Иными словами, практически каждый из высшей персидской знати бросил вверенные ему подразделения и вне зависимости от отведённого ему места в строю пересёк поле, чтобы сразиться со мной.

Когда битва закончилась, оба моих наплечника были сорваны, нагрудник с чеканкой в виде головы Горгоны получил такие вмятины, что разобраться, что там изображено, было уже решительно невозможно, а латный воротник (который я поначалу не хотел надевать из-за его тяжести) был искромсан и искорёжен. Ткань моей туники настолько пропиталась кровью и потом, что не отдиралась от тела, и мне пришлось удалять её по кусочкам, обрезая их лезвием меча. Нагрудник Буцефала оказался пробит насквозь в шести местах, а из его задней ноги был вырван кусок мяса, которого хватило бы на солдатскую порцию.
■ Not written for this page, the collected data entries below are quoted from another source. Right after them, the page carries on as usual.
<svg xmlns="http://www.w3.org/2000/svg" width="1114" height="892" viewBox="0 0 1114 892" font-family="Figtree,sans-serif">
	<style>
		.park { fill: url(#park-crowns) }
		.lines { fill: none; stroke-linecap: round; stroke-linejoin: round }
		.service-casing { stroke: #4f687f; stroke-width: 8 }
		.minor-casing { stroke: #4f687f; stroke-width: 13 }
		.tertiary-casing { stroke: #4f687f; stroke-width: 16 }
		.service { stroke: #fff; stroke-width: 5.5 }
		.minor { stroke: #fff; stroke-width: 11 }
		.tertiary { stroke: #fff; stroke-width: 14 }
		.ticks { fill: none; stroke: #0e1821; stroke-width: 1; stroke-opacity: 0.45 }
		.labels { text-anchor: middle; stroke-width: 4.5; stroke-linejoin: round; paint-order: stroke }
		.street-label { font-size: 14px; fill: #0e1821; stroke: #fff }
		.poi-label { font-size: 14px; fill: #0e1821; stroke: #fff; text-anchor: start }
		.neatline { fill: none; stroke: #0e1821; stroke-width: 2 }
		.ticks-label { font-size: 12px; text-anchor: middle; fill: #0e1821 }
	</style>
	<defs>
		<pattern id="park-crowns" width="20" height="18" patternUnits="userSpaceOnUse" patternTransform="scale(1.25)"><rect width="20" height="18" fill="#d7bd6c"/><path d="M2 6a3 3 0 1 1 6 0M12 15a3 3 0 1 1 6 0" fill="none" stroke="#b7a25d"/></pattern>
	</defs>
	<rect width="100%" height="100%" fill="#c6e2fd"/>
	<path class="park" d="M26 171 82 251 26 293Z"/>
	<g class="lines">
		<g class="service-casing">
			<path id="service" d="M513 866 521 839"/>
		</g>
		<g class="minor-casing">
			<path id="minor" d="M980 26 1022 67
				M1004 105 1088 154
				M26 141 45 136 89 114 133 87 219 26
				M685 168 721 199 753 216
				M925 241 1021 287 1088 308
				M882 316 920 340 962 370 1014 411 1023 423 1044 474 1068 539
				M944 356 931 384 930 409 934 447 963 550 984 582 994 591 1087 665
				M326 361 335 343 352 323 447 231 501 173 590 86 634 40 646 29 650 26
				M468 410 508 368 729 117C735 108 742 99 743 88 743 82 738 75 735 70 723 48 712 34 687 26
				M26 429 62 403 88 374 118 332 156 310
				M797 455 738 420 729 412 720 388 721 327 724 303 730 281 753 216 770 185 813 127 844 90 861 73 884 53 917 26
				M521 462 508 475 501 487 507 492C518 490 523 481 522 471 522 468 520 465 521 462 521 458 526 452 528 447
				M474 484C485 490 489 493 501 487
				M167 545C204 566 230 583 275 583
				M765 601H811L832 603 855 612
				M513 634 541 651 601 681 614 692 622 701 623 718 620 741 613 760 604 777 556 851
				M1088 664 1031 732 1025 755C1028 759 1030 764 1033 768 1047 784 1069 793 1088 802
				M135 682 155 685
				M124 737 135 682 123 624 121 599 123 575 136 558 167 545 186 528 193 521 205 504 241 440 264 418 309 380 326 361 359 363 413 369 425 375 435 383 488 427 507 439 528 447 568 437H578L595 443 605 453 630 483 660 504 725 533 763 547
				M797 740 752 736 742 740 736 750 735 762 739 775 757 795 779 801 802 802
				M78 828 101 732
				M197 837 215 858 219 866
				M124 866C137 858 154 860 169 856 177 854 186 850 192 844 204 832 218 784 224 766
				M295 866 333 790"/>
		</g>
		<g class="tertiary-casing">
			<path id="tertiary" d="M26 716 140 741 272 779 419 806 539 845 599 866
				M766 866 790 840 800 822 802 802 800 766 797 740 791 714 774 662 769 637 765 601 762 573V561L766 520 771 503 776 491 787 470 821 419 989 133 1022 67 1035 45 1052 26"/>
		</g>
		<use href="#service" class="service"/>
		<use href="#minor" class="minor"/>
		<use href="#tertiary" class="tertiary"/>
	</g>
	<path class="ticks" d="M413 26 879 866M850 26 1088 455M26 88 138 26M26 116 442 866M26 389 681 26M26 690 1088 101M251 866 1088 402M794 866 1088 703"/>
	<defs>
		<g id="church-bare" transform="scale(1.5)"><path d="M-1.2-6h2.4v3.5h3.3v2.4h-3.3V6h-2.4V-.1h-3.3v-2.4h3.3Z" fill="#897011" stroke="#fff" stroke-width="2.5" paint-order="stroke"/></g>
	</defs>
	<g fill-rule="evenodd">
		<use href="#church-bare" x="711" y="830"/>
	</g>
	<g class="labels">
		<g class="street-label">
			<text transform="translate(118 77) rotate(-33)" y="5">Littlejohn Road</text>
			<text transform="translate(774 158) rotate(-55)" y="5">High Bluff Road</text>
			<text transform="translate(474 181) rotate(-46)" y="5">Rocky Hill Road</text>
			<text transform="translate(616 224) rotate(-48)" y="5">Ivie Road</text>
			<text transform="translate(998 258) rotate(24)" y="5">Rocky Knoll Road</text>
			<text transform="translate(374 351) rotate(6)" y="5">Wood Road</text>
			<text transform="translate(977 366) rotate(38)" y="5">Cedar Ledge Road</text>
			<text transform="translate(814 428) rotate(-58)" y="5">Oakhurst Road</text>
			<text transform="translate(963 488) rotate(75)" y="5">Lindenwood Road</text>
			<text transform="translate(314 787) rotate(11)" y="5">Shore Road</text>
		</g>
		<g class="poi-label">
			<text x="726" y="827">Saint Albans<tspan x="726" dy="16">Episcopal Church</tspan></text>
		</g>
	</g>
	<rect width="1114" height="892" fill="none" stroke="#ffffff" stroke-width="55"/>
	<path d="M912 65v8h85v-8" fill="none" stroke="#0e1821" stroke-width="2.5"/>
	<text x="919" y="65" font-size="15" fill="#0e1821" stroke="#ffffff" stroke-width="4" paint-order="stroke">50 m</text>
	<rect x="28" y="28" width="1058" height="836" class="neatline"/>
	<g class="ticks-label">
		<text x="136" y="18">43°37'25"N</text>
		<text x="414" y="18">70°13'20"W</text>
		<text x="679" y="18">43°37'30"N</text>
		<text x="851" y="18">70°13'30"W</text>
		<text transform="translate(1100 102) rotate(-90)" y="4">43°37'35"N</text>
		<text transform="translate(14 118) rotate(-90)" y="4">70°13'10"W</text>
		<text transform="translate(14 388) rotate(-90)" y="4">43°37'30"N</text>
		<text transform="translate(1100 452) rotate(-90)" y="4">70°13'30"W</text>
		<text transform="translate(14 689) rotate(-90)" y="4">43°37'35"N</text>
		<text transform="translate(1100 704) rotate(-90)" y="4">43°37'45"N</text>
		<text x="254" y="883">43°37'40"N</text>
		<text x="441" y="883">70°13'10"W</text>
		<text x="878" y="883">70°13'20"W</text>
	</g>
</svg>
Наголовник с него сбили, поводья разрубили, а шкура его так заскорузла от крови и песка, что очистить её с помощью мыла и масла нечего было и думать. Конюхи были вынуждены воспользоваться бритвами.
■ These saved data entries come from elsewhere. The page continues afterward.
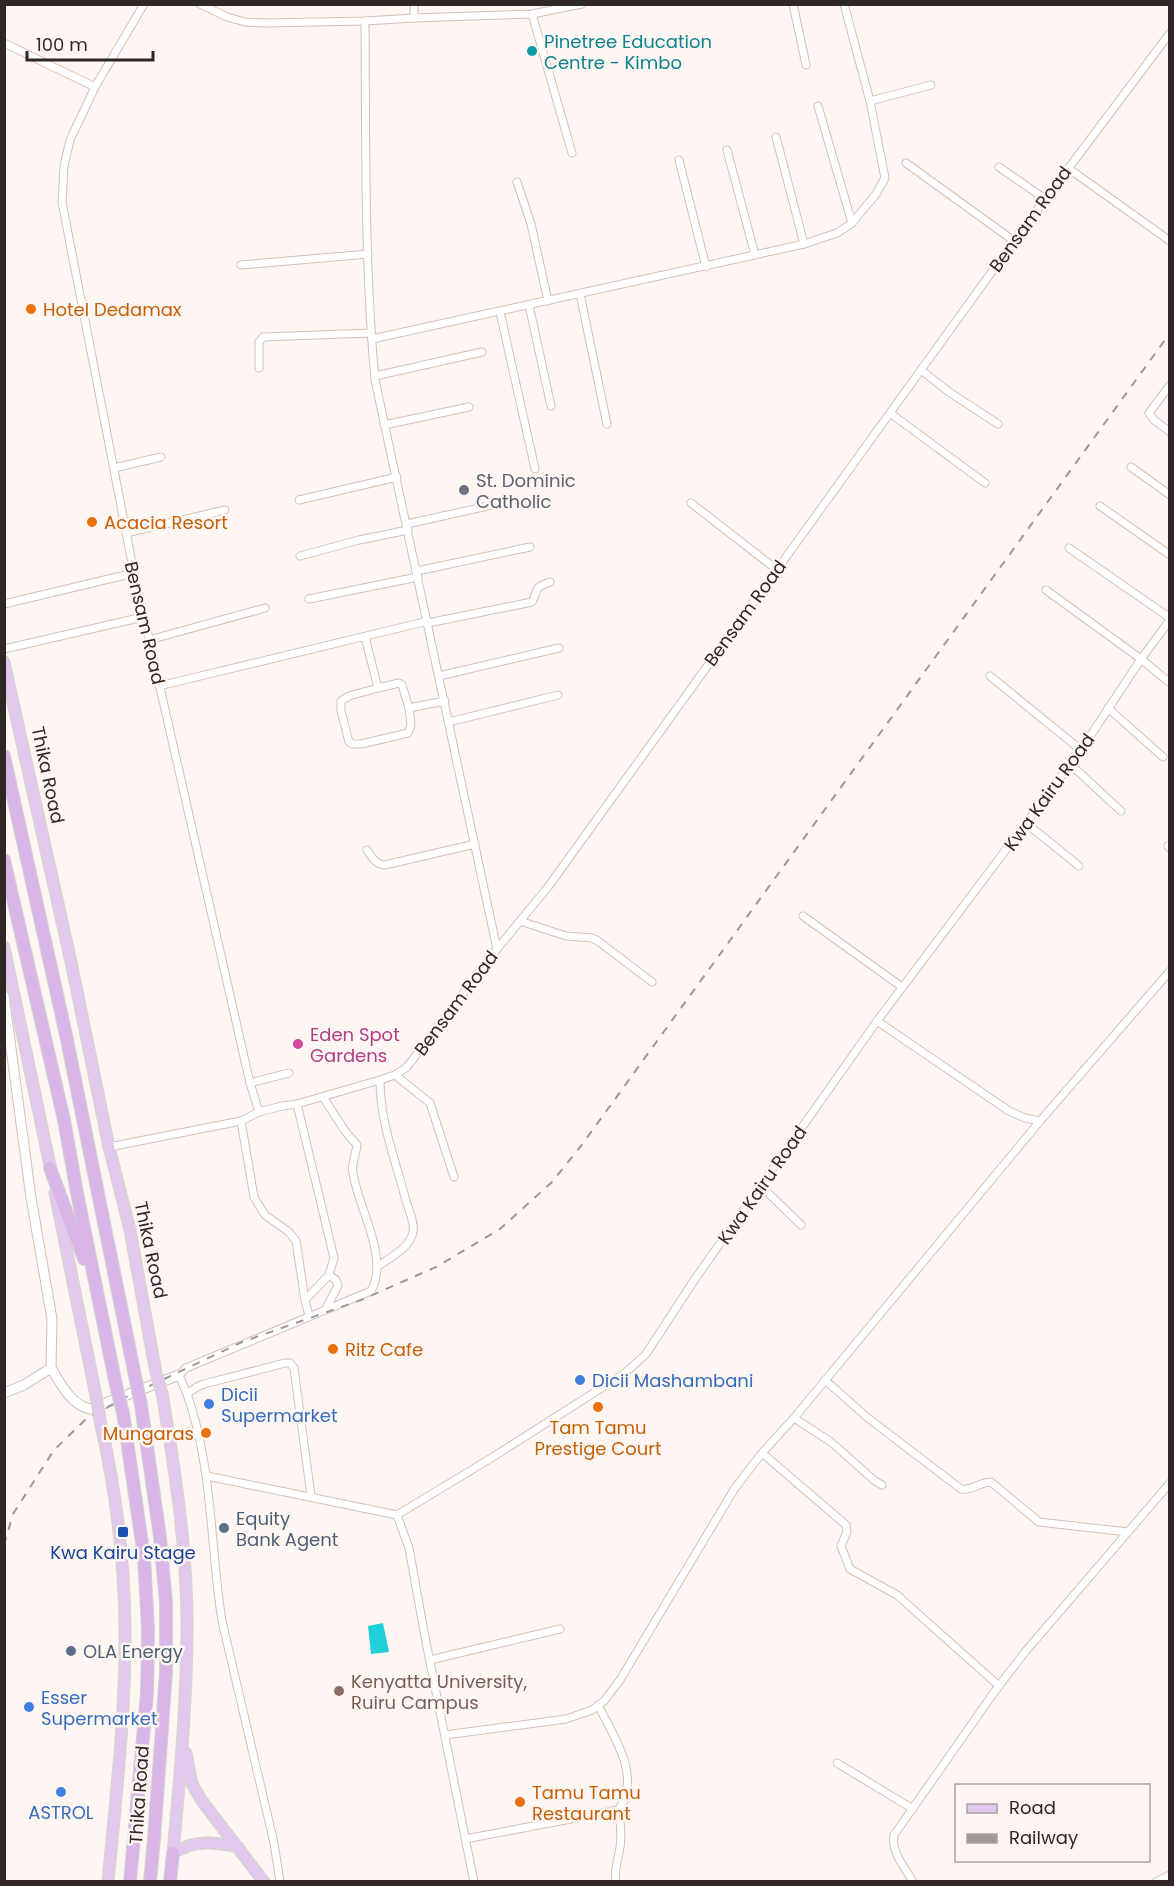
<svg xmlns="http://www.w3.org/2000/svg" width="1174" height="1886" font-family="Poppins,sans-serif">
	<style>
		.water { fill: #20cfd8 }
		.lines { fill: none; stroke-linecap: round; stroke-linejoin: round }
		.minor-casing { stroke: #d3c1b7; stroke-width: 9 }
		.tertiary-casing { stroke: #d3c1b7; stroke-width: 11 }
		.primary-casing { stroke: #d5d4d3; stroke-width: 13 }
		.trunk-casing { stroke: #d5d4d3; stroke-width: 14 }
		.minor { stroke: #fff; stroke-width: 7 }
		.tertiary { stroke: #fff; stroke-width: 9 }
		.primary { stroke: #e2c8ed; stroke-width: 10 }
		.trunk { stroke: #d8b6e7; stroke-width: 12 }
		.rail { stroke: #9f9894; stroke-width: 2; stroke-dasharray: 8 8; stroke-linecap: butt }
		.primary-bridge-casing { stroke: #d5d4d3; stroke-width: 13; stroke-linecap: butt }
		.trunk-bridge-casing { stroke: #d5d4d3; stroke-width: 14; stroke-linecap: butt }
		.primary-bridge { stroke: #e2c8ed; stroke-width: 10 }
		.trunk-bridge { stroke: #d8b6e7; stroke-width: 12 }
		.culture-dot { fill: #0f9aa8; stroke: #fdf6f2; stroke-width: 2 }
		.food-dot { fill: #e8710a; stroke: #fdf6f2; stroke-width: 2 }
		.worship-dot { fill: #6b7280; stroke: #fdf6f2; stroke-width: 2 }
		.hotel-dot { fill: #d1479c; stroke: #fdf6f2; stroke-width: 2 }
		.shop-dot { fill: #3f7fe0; stroke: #fdf6f2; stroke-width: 2 }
		.service-dot { fill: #5c6f8a; stroke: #fdf6f2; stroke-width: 2 }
		.transit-dot { fill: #1a4fb4; stroke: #fdf6f2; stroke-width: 2 }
		.education-dot { fill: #8d6e63; stroke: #fdf6f2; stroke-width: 2 }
		.labels { text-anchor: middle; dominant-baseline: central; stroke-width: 5; stroke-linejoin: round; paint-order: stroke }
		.culture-label { font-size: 18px; fill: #0d838f; stroke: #fdf6f2; text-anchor: start }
		.street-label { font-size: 18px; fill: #2e2723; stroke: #fdf6f2 }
		.food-label { font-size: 18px; fill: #c56008; stroke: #fdf6f2; text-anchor: start }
		.worship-label { font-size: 18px; fill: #5b616d; stroke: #fdf6f2; text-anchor: start }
		.hotel-label { font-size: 18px; fill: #b23c85; stroke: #fdf6f2; text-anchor: start }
		.shop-label { font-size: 18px; fill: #366cbe; stroke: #fdf6f2; text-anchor: start }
		.service-label { font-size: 18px; fill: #4e5e75; stroke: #fdf6f2; text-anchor: start }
		.transit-label { font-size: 18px; fill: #164399; stroke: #fdf6f2 }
		.education-label { font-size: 18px; fill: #785e54; stroke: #fdf6f2; text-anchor: start }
	</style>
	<rect width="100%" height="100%" fill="#fdf6f2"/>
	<polygon class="water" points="383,1623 389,1652 371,1654 368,1626"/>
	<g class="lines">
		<defs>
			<g id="minor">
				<polyline points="144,4 95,87 70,140 64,166 62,202 134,573 250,1083 259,1112 282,1106 297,1104 380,1080 395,1075 407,1067 497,949 548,887 1014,241 1170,33"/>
				<polyline points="200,4 227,17 245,22 268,23 365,21 414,18 532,14 582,4"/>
				<polyline points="414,4 414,18"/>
				<polyline points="793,4 806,65"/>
				<polyline points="532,14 572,153"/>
				<path d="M 365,21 C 366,141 364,261 375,380 L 497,949"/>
				<polyline points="4,43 95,87"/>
				<polyline points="870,101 931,85"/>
				<polyline points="818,106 852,223"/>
				<polyline points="776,137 804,244"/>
				<polyline points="727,150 755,255"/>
				<polyline points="679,160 706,267"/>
				<polyline points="906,163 1014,241"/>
				<polyline points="999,167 1045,199"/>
				<polyline points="1068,168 1170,241"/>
				<polyline points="517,182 531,224 548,301"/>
				<polyline points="241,265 368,254"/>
				<polyline points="580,294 607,424"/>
				<polyline points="529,305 551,406"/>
				<polyline points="500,312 535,469"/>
				<polyline points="372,339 804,244 837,233 852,223 876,194 885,178 870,101 844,4"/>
				<polyline points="259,368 259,342 263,337 371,333"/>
				<polyline points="921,370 949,392 998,424"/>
				<polyline points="375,376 482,352"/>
				<polyline points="1170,385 1149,413 1154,420 1170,432"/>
				<polyline points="890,413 985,483"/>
				<polyline points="384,425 469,407"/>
				<polyline points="1131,467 1170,495"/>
				<polyline points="114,468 161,457"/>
				<polyline points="299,500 397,477"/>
				<polyline points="691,503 776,569"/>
				<polyline points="1100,506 1170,555"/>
				<polyline points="407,524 515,500"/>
				<polyline points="126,533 225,510"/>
				<polyline points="1069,548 1170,618"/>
				<polyline points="300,556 359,540 408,530"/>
				<polyline points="417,571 530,547"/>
				<polyline points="1046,590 1141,659 1170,683"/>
				<polyline points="309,599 418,577"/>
				<polyline points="4,604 134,573"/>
				<path d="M 428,623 L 532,602 C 539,588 533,588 550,582"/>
				<polyline points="365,637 378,688 349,696 341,701 341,711 349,742 353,744 361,744 408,733 411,725 409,708 445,701"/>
				<polyline points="149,640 265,608"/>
				<polyline points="4,649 143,617"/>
				<polyline points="439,676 559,648"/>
				<polyline points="990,676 1081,750"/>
				<polyline points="159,686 428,621"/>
				<polyline points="378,688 399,683 402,685 409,708"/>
				<polyline points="1108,708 1163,757"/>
				<polyline points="449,722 558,695"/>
				<polyline points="1070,764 1121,811"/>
				<polyline points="1027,824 1079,866"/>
				<polyline points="1168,846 1170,848"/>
				<path d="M 367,850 C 372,857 376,865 385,865 L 475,844"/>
				<polyline points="803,916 902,987"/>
				<polyline points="520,921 566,936 592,938 598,941 652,982"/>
				<polyline points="877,1021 1009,1111 1025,1118 1040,1121"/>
				<polyline points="395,1075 430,1103 454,1177"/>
				<polyline points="250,1083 289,1073"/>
				<polyline points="297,1104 334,1258 329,1275 305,1300"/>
				<polyline points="259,1112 241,1121 254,1197 265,1215 289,1232 296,1241 305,1300 309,1316"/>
				<polyline points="109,1147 241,1121"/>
				<polyline points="761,1186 801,1225"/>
				<path d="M 377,1267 C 388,1259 411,1247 413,1232 C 415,1224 409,1210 406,1201 C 396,1161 380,1123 380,1080"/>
				<polyline points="325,1310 338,1286 336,1280 329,1275"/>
				<path d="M 825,1380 L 868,1418 L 961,1489 C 972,1491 980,1482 991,1482 L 1039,1522 L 1128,1532"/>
				<path d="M 187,1394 L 179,1375 L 186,1368 L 371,1291 C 390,1258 358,1208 353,1173 C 351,1164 356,1154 357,1145 L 345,1131 L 323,1097"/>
				<polyline points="794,1418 831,1442 875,1481 882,1485"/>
				<polyline points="762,1453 846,1525 847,1532 841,1546 850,1569 897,1595 999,1686"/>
				<polyline points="207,1476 397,1515 488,1460 625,1373 646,1354 695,1279 877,1021 1081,750 1141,659 1170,620"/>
				<polyline points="397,1515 409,1548 425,1637 474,1882"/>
				<polyline points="430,1660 560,1629"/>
				<polyline points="445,1735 566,1719 592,1710 604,1701 620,1680 735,1488 762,1453 794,1418 1040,1121 1170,971"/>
				<polyline points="837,1763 913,1809"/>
				<path d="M 465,1839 L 618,1810 C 643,1778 613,1735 598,1705"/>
				<path d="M 280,1882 L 274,1843 L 222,1621 C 210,1546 213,1467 187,1394 L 197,1387 L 204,1384 L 285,1363 L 290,1363 L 294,1368 L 311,1496"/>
				<path d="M 616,1882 C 614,1870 617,1864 619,1853 C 622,1840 621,1824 618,1810"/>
				<path d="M 913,1882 C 905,1867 891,1853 894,1835 L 995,1691 L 1025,1652 L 1170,1483"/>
				<polyline points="1156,1882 1170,1875"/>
			</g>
			<g id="tertiary">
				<polyline points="4,996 31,1198 52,1319 51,1368 24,1385 4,1393"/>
				<path d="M 51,1368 C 61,1384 71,1405 90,1409 L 179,1375"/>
			</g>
			<g id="primary">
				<polyline points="4,662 71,962 109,1147 130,1230 156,1373"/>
				<polyline points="4,947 52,1175"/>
				<polyline points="55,1193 96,1396"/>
				<path d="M 162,1393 C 175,1470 187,1547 187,1625 C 187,1702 180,1777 173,1853"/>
				<path d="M 101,1425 C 116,1491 124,1558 125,1625 C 126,1711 116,1796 108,1882"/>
				<polyline points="186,1753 192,1784 202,1801 264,1882"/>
				<path d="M 173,1853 C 197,1839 211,1842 238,1847"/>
			</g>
			<g id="trunk">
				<polyline points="4,756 66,1035 136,1381"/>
				<polyline points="4,860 64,1120 77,1193 117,1390"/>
				<polyline points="50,1168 84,1259"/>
				<polyline points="141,1405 160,1537 166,1603 166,1672 154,1839 150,1882"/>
				<polyline points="123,1413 144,1557 148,1629 147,1693 130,1882"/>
				<polyline points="170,1882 173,1853"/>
			</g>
		</defs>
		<use href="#minor" class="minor-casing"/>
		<use href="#tertiary" class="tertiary-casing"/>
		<use href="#primary" class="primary-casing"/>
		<use href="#trunk" class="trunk-casing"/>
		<use href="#minor" class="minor"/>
		<use href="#tertiary" class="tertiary"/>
		<use href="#primary" class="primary"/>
		<use href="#trunk" class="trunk"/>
		<polyline class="rail" points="4,1545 13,1514 54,1450 85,1420 120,1400 242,1342 361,1300 436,1267 500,1229 552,1182 581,1146 1170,333"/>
		<defs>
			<g id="primary-bridge">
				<polyline points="156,1373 162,1393"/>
				<polyline points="96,1396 101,1425"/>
			</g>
			<g id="trunk-bridge">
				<polyline points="136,1381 141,1405"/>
				<polyline points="117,1390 123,1413"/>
			</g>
		</defs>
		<use href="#primary-bridge" class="primary-bridge-casing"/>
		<use href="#trunk-bridge" class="trunk-bridge-casing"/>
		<use href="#primary-bridge" class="primary-bridge"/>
		<use href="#trunk-bridge" class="trunk-bridge"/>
	</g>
	<circle class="culture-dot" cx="532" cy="51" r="6"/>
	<g class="food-dot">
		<circle cx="31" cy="309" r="6"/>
		<circle cx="92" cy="522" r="6"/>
		<circle cx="333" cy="1349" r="6"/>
		<circle cx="598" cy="1407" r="6"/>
		<circle cx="206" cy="1433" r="6"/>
		<circle cx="520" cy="1802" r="6"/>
	</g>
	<circle class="worship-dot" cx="464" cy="490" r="6"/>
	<circle class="hotel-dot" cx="298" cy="1044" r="6"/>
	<g class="shop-dot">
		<circle cx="580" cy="1380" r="6"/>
		<circle cx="209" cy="1404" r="6"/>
		<circle cx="29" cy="1707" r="6"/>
		<circle cx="61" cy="1792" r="6"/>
	</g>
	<g class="service-dot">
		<circle cx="224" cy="1528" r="6"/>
		<circle cx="71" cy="1651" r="6"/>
	</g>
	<rect class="transit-dot" x="117" y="1526" width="12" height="12" rx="3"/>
	<circle class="education-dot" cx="339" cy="1691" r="6"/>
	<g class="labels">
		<g class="culture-label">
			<text x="544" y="41">Pinetree Education<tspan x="544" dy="21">Centre - Kimbo</tspan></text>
		</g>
		<g class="street-label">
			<text transform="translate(1030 219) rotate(-54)">Bensam Road</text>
			<text transform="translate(745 613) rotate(-54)">Bensam Road</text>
			<text transform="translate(145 623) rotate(77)">Bensam Road</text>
			<text transform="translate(48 775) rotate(78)">Thika Road</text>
			<text transform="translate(1049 792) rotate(-54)">Kwa Kairu Road</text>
			<text transform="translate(456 1003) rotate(-53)">Bensam Road</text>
			<text transform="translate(762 1185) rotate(-55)">Kwa Kairu Road</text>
			<text transform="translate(151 1250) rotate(78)">Thika Road</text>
			<text transform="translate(139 1795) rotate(-86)">Thika Road</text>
		</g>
		<g class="food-label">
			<text x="43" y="309">Hotel Dedamax</text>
			<text x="104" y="522">Acacia Resort</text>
			<text x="345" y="1349">Ritz Cafe</text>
			<text x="598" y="1427" text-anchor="middle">Tam Tamu<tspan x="598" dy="21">Prestige Court</tspan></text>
			<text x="194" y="1433" text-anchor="end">Mungaras</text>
			<text x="532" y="1792">Tamu Tamu<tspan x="532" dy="21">Restaurant</tspan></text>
		</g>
		<g class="worship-label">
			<text x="476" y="480">St. Dominic<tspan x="476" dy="21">Catholic</tspan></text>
		</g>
		<g class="hotel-label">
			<text x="310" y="1034">Eden Spot<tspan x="310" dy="21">Gardens</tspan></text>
		</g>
		<g class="shop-label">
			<text x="592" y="1380">Dicii Mashambani</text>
			<text x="221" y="1394">Dicii<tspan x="221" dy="21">Supermarket</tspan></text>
			<text x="41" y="1697">Esser<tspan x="41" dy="21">Supermarket</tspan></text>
			<text x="61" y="1812" text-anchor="middle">ASTROL</text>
		</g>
		<g class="service-label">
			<text x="236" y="1518">Equity<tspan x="236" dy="21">Bank Agent</tspan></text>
			<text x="83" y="1651">OLA Energy</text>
		</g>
		<g class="transit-label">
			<text x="123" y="1552">Kwa Kairu Stage</text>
		</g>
		<g class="education-label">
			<text x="351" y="1681">Kenyatta University,<tspan x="351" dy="21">Ruiru Campus</tspan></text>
		</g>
	</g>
	<rect width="1174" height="1886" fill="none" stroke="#2e2723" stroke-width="12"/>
	<rect x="955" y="1784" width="195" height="78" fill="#fdf6f2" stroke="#aaa39f" stroke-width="1.5"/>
	<rect x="967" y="1804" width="30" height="9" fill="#e2c8ed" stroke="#aaa39f" stroke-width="1.5"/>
	<text x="1009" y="1814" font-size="18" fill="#2e2723">Road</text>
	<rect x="967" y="1834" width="30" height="9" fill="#9f9894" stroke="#aaa39f" stroke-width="1.5"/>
	<text x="1009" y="1844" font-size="18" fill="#2e2723">Railway</text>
	<path d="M27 51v9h126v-9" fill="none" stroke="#2e2723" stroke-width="3"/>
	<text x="36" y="51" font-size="18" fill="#2e2723" stroke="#fdf6f2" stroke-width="4.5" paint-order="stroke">100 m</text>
</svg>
Слева от нас полки кавалерии и пехота Пармениона с боем форсировали реку и двинулись дальше, гоня противника перед собой. Как только вражеское крыло у брода дрогнуло, начал ломаться и весь фронт. Всадники, взметая пыль, понеслись прочь, словно волна, гонимая по поверхности моря шквалистым ветром.

Правда, бегут не все: греческие наёмники остаются на косогоре. Всё произошло так быстро, что шестьдесят семь сотен гоплитов даже не успели вступить в бой, а ускакать по примеру своих персидских нанимателей пехотинцы не могут. Поэтому они смыкают ряды и ощетиниваются остриями своих копий.

Близится вечер. Я в сопровождении Пармениона, Клита Чёрного, Пердикки, Коэна, Кратера, Филота и Гефестиона выезжаю к неприятельскому строю.

Где же Мемнон? Я обещаю всем грекам пощаду, если они выдадут мне Мемнона. В ответ один из старших командиров наёмников, спартанец по имени Клеарх (внук знаменитого Клеарха, соратника Ксенофонта), выступив вперёд, клянётся сынами Тиндерея, что Мемнон бежал.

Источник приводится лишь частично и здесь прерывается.